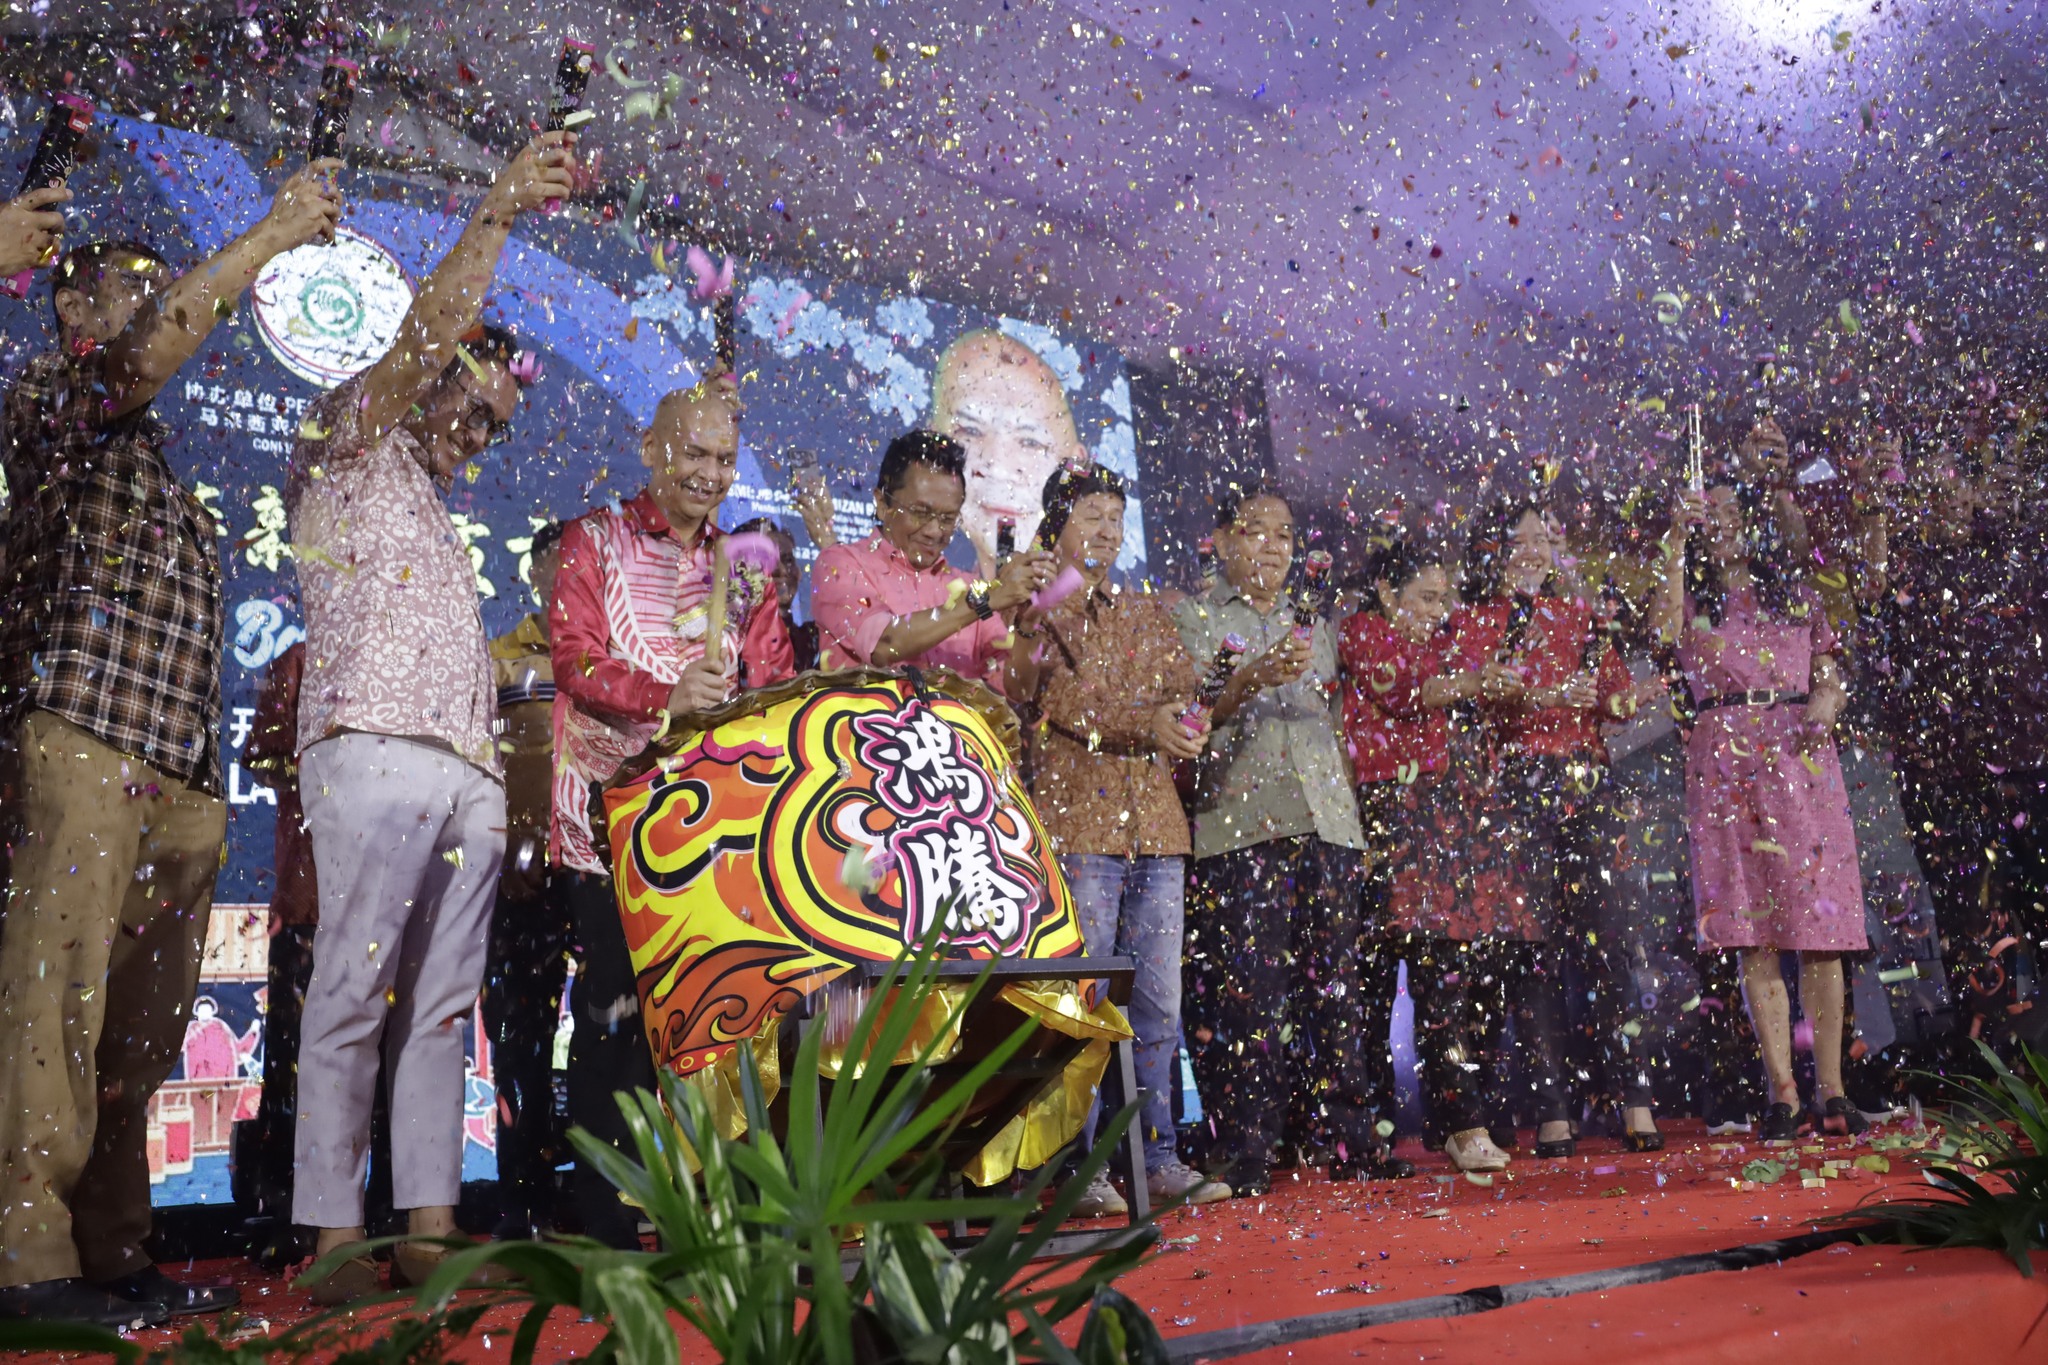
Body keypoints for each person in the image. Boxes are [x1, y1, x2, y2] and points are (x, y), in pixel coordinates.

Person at [0, 166, 343, 1326]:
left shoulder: (150, 460)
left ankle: (113, 1248)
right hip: (84, 742)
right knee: (55, 1010)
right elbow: (150, 351)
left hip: (176, 773)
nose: (160, 311)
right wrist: (274, 232)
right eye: (135, 295)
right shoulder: (51, 396)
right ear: (72, 308)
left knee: (138, 1033)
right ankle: (26, 1257)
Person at [286, 132, 575, 1304]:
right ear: (431, 367)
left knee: (441, 1012)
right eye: (469, 397)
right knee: (353, 992)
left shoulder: (442, 524)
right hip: (367, 748)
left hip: (460, 776)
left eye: (498, 423)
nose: (477, 430)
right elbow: (419, 334)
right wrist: (500, 208)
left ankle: (428, 1231)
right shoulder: (343, 445)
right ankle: (329, 1242)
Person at [549, 373, 795, 1247]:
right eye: (693, 452)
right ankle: (608, 1221)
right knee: (613, 1017)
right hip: (607, 828)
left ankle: (727, 1208)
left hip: (719, 837)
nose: (709, 472)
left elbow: (771, 686)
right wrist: (666, 695)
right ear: (652, 448)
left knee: (721, 1018)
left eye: (724, 458)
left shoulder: (743, 569)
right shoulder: (594, 541)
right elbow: (574, 660)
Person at [1174, 486, 1411, 1196]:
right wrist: (1247, 678)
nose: (1274, 547)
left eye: (1285, 534)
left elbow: (1333, 727)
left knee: (1337, 989)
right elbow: (1189, 720)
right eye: (1256, 532)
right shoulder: (1194, 617)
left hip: (1327, 824)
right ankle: (1245, 1149)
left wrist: (1355, 828)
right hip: (1242, 825)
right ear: (1222, 539)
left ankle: (1347, 1140)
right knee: (1250, 996)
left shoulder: (1315, 624)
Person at [1007, 463, 1230, 1217]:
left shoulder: (1143, 609)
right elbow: (1060, 698)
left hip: (1157, 829)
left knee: (1159, 1006)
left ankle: (1157, 1156)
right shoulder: (1039, 606)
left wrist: (1179, 714)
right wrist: (1151, 717)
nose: (1106, 529)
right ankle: (1078, 1164)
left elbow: (1181, 683)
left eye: (1114, 515)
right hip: (1078, 828)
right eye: (1091, 515)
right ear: (1056, 523)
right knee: (1084, 1001)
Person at [1385, 502, 1633, 1170]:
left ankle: (1599, 1099)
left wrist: (1609, 697)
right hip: (1478, 798)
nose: (1530, 549)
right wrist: (1528, 692)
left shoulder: (1579, 617)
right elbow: (1435, 695)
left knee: (1571, 946)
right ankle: (1512, 1111)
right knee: (1501, 959)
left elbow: (1619, 699)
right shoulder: (1463, 625)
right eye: (1516, 537)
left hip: (1540, 794)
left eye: (1543, 537)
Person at [1654, 482, 1868, 1140]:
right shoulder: (1691, 592)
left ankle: (1832, 1089)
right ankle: (1783, 1093)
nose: (1724, 525)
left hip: (1801, 758)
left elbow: (1831, 666)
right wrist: (1675, 540)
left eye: (1731, 513)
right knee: (1756, 933)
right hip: (1724, 763)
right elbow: (1662, 631)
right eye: (1711, 515)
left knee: (1821, 930)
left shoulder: (1799, 590)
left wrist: (1827, 705)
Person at [1335, 538, 1454, 1153]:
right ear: (1387, 591)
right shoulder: (1359, 631)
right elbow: (1404, 690)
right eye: (1425, 597)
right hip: (1380, 807)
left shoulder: (1441, 643)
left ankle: (1448, 1118)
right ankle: (1374, 1121)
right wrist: (1473, 680)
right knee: (1377, 969)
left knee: (1438, 968)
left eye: (1443, 598)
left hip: (1437, 806)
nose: (1438, 610)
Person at [483, 521, 571, 1238]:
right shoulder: (500, 659)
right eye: (557, 572)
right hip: (522, 877)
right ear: (536, 576)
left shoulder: (616, 658)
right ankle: (522, 1209)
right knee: (520, 1042)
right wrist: (513, 845)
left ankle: (604, 1202)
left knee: (612, 1046)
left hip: (603, 873)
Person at [812, 429, 1053, 690]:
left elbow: (1019, 689)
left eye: (948, 519)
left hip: (953, 731)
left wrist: (1028, 626)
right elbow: (884, 644)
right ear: (882, 503)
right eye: (920, 513)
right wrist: (986, 600)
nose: (934, 531)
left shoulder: (966, 586)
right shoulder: (840, 564)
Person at [930, 329, 1086, 570]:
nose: (999, 467)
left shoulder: (1097, 599)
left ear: (1075, 468)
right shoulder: (935, 596)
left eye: (1031, 442)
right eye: (970, 432)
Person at [730, 516, 820, 671]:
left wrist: (827, 540)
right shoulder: (728, 645)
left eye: (788, 560)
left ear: (799, 573)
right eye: (764, 561)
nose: (781, 570)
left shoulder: (815, 643)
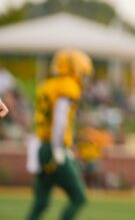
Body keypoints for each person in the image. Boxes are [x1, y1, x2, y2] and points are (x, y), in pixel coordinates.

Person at [26, 49, 94, 220]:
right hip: (54, 147)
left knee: (41, 202)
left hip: (41, 146)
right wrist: (58, 148)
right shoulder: (68, 86)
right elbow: (60, 119)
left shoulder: (46, 85)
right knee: (79, 197)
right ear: (74, 68)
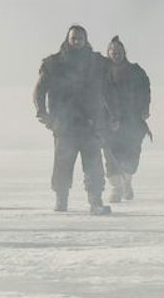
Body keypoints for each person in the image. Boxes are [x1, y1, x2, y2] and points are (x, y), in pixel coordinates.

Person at [33, 24, 113, 215]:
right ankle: (61, 200)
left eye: (80, 38)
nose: (77, 41)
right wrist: (43, 113)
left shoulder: (97, 63)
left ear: (85, 40)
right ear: (68, 39)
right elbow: (39, 90)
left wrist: (111, 116)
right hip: (65, 124)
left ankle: (95, 202)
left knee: (94, 165)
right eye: (73, 38)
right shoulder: (53, 64)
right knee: (63, 164)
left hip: (91, 124)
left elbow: (110, 91)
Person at [102, 35, 151, 202]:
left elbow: (145, 90)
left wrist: (145, 108)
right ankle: (116, 188)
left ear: (124, 52)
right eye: (113, 51)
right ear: (108, 52)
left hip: (132, 120)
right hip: (109, 121)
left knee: (131, 154)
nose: (116, 54)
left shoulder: (136, 71)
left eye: (119, 51)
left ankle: (127, 181)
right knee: (110, 154)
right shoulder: (101, 72)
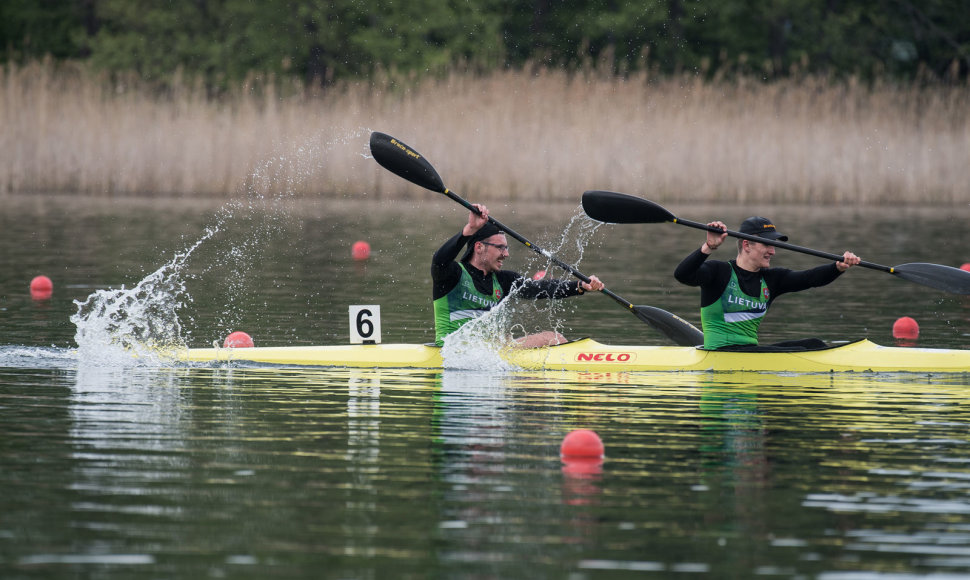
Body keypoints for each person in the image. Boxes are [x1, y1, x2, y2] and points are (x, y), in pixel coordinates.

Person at [674, 216, 861, 351]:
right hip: (720, 353)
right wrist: (708, 248)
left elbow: (809, 278)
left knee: (814, 344)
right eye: (767, 245)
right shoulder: (719, 272)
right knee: (799, 351)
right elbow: (682, 275)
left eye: (774, 246)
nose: (773, 251)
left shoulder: (772, 280)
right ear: (747, 245)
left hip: (750, 352)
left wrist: (838, 267)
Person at [432, 204, 604, 347]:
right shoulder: (452, 275)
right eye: (500, 247)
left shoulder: (503, 280)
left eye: (506, 248)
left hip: (490, 353)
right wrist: (469, 229)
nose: (506, 254)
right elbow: (439, 260)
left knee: (554, 338)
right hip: (453, 351)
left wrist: (580, 286)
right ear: (479, 247)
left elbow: (540, 288)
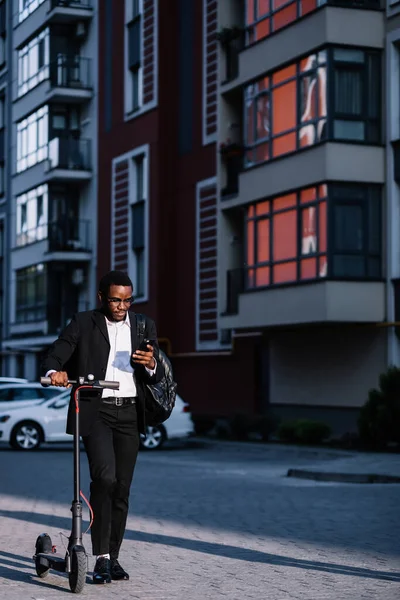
★ ★ ★ ★ ★
Look above for the line with "right hip: (84, 742)" and the line with "left ankle: (428, 1231)"; transcribe both and all lines in between, exactly, and nothing else.

right hip: (84, 742)
right knee: (55, 1010)
right elbow: (150, 351)
left hip: (176, 773)
nose: (160, 311)
right wrist: (274, 232)
right eye: (135, 295)
right shoulder: (51, 396)
right ear: (72, 308)
left knee: (138, 1033)
right ankle: (26, 1257)
Person at [286, 132, 575, 1304]:
right ear: (431, 367)
left knee: (441, 1012)
right eye: (469, 397)
right knee: (353, 992)
left shoulder: (442, 524)
right hip: (367, 748)
left hip: (460, 776)
left eye: (498, 423)
nose: (477, 430)
right elbow: (419, 334)
right wrist: (500, 208)
left ankle: (428, 1231)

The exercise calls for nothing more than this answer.